The 25-year-old is a research engineer specializing in AI safety at the Center for AI Safety (CAIS) in the U.S. Before joining CAIS he interned at major companies like Samsung and Twitter, and now working with Dan Hendrycks, an advisor to Musk’s xAI and Alexandr Wang’s Scale AI, while also serving as CAIS director.
Humanity’s Last Exam (HLE), a collaboration between CAIS and Scale AI, comprises 3,000 challenging questions spanning over 100 disciplines, including classics, ecology, mathematics, and physics. The test assesses AI’s knowledge, reasoning and critical thinking. More than 1,000 professors and experts from 500 leading western institutions like Stanford, Harvard, Princeton, MIT, and Oxford have contributed to it.
"I am proud to be a Vietnamese contributing to such a significant project," Long says. "Beyond tracking AI capabilities, this will influence AI safety policies and competition among tech companies."
![]() |
Portrait of Phan Nguyen Hoang Long. Photo courtesy of Long |
Long moved to the U.S. in 2015 after completing secondary school in HCMC. In 2018 he got admission to several top U.S. universities and financial aid worth US$168,000 for four years. Initially pursuing electrical engineering at Case Western Reserve University, he soon realized his passion lay in computer science. "I love building small, innovative tech projects and working with constantly evolving technologies," he says.
After his first year he interned with KiKi, Zalo’s virtual assistant project, which deepened his interest in AI. He then switched to computer science and focused on AI research, spending two years studying research papers from leading labs like Google DeepMind daily. To enhance his understanding, he replicated and experimented with code from top research papers. He also collaborated on crypto Web3 and NFT projects, refining his programming skills.
These experiences strengthened his resume, enabling him to secure internships at major institutions like the U.S. National Institutes of Health (NIH), Samsung and Twitter, competing against master’s and PhD candidates. Trinh Hoang Trieu, a researcher at Google DeepMind and Long’s early mentor, praised his technical expertise. "Long excels at working with large teams on complex projects. He quickly grasps and challenges new research trends, but what stands out most is his passion and diligence."

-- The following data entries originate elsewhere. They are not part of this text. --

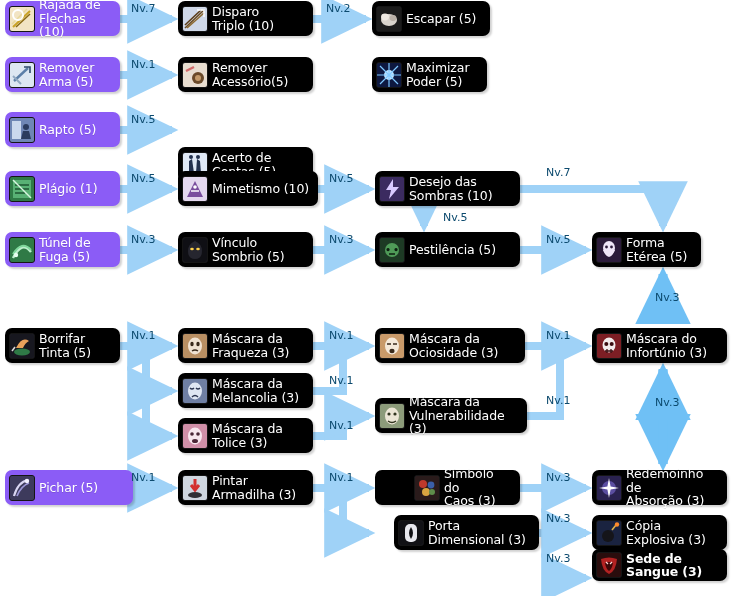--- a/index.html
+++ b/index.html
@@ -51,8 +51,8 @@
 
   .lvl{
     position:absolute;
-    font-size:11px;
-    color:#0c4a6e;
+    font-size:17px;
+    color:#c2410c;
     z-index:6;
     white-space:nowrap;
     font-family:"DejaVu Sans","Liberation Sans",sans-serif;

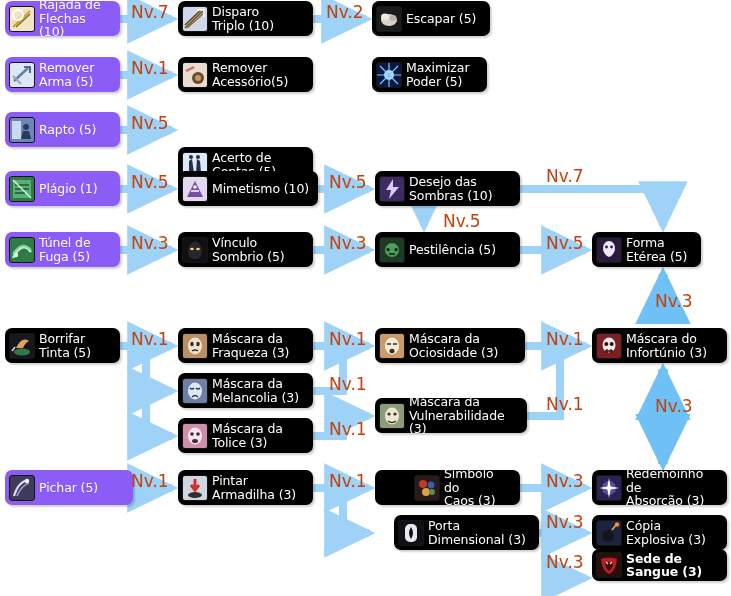--- a/index.html
+++ b/index.html
@@ -25,7 +25,7 @@
     z-index:5;
   }
   .node.orange{background:#8b5cf6;}
-  .node.blue{background:#000000;}
+  .node.blue{background:#404040;}
 
   .icon{
     width:26px;height:26px;

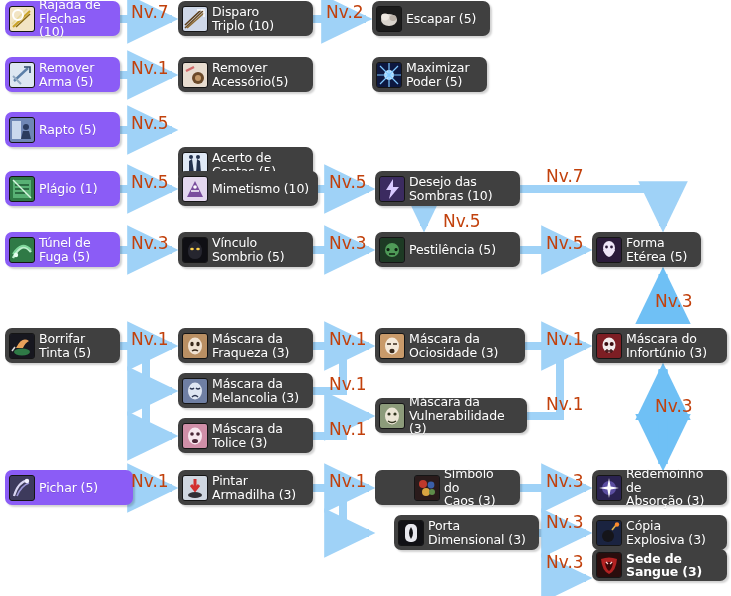--- a/index.html
+++ b/index.html
@@ -238,7 +238,7 @@
         <path d="M3 3 L21 21" stroke="#d7f5e0" stroke-width="1.4"></path>
       </svg>
     </span>
-    <span class="label">Plágio (1)</span>
+    <span class="label">Plágio (18)</span>
   </div>
 
   <div class="node blue" style="left:178px;top:171px;width:140px;height:35px;">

Each internship shaped Long’s career. His first high-impact research paper, which later helped him land interviews at top companies, focused on AI applications in natural language processing for biology at NIH. At Twitter, despite mass layoffs following Musk’s takeover, Long chose to stay and absorb as much AI knowledge as possible. "Even though my research direction has shifted since, the knowledge gained remains an essential foundation," he says.

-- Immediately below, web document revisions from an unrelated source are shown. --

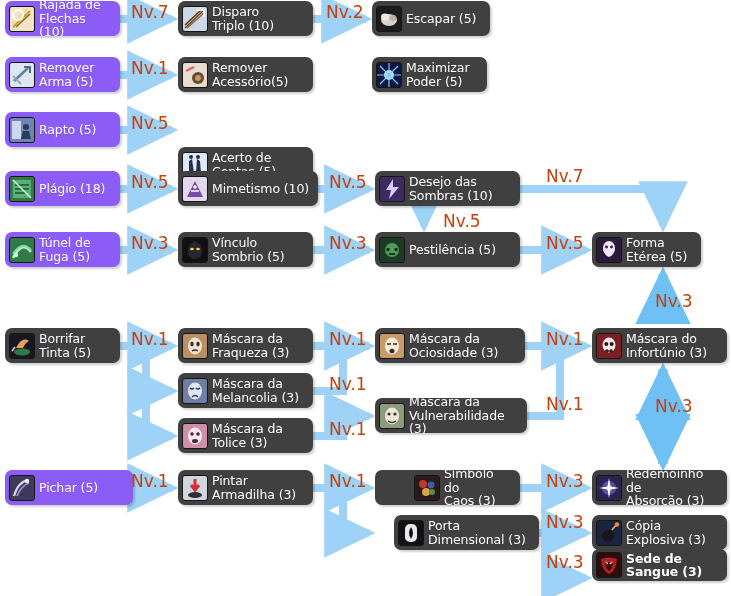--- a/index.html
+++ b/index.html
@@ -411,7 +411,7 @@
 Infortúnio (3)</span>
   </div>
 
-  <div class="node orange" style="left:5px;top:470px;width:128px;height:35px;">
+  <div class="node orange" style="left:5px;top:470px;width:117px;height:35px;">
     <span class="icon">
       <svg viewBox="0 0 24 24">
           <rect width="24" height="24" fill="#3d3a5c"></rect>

By 2022 he had published over 10 research papers. Determined to work with AI leaders, he aimed to join top-tier institutions. His persistence led him to CAIS in 2023, where he tackled major AI safety challenges. Despite offers from top AI firms, he chose to stay at CAIS to continue learning from Hendrycks.
![]() |
Long and Dan Hendrycks in their Center for AI Safety's office, February 2025. Photo courtesy of Long |
In 2024 he took on his most significant career challenge—spearheading HLE. The idea for HLE had emerged from a conversation between Hendrycks and Musk addressing the limitations of existing AI evaluation benchmarks.

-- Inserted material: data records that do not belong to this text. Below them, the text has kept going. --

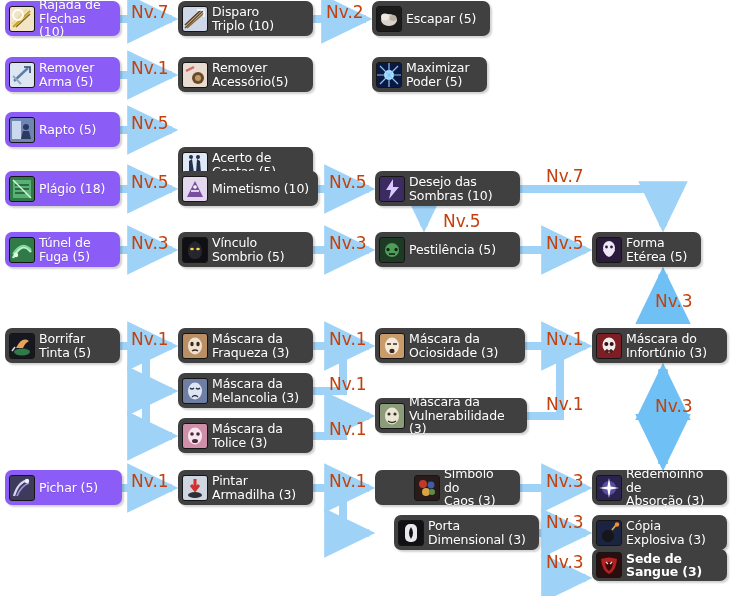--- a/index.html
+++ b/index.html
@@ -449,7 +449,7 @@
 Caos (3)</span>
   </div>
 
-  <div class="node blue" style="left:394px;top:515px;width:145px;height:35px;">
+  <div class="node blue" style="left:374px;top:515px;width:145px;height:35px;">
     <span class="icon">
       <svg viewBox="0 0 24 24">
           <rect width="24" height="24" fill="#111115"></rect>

Many saw the task of coordinating over 1,000 global researchers across multiple fields as technically and logistically impossible, but Long was confident he could manage both software development and AI research responsibilities.
"I built a user-friendly website for senior professors and experts, managed backend systems and evaluated AI performance. My solid programming background enabled me to develop an accessible application," he explains.
One of his biggest challenges was mastering multiple disciplines. As leading academics crafted the test questions, he had to study advanced mathematics, physics, and chemistry to ensure quality and consistency.
Another challenge was managing expectations: "Coordinating with experts while ensuring satisfaction across the project was extremely difficult.
"Working directly with figures like Dan Hendrycks and Alexandr Wang meant every presentation had to be flawless, and I had to be ready for discussions at any time."
AI research is demanding, he notes. Researchers must keep pace with rapid advancements and convince experts to feature their work at global conferences. Yet he believes the ultimate reward is seeing research recognized and debated in influential forums.
On Jan. 31 OpenAI’s o3-mini model scored 13% on HLE. By Sunday, with support from Deep Research and Python integration, its accuracy jumped to 26.6%. Previously, no AI model had surpassed 10% on the test. Given AI’s rapid progress, he and his colleagues predict that models could exceed 50% by year-end.
Still, he views HLE as a critical benchmark before AI can be trusted for advanced roles in research, engineering and systems operations. He believes AI is a fascinating field but warns that to stay competitive, researchers must be well-prepared, passionate and proactive. He advises aspiring AI researchers to seek institutions aligned with their interests. "Do not be discouraged if you are interested in AI but lack knowledge—this is a field where you can learn quickly with effort."
Looking back, he attributes his journey to perseverance, consistency and commitment to his goals.
"I have faced career setbacks, failed ideas and unsuccessful job interviews. But I never gave up on my goal of working on globally impactful projects."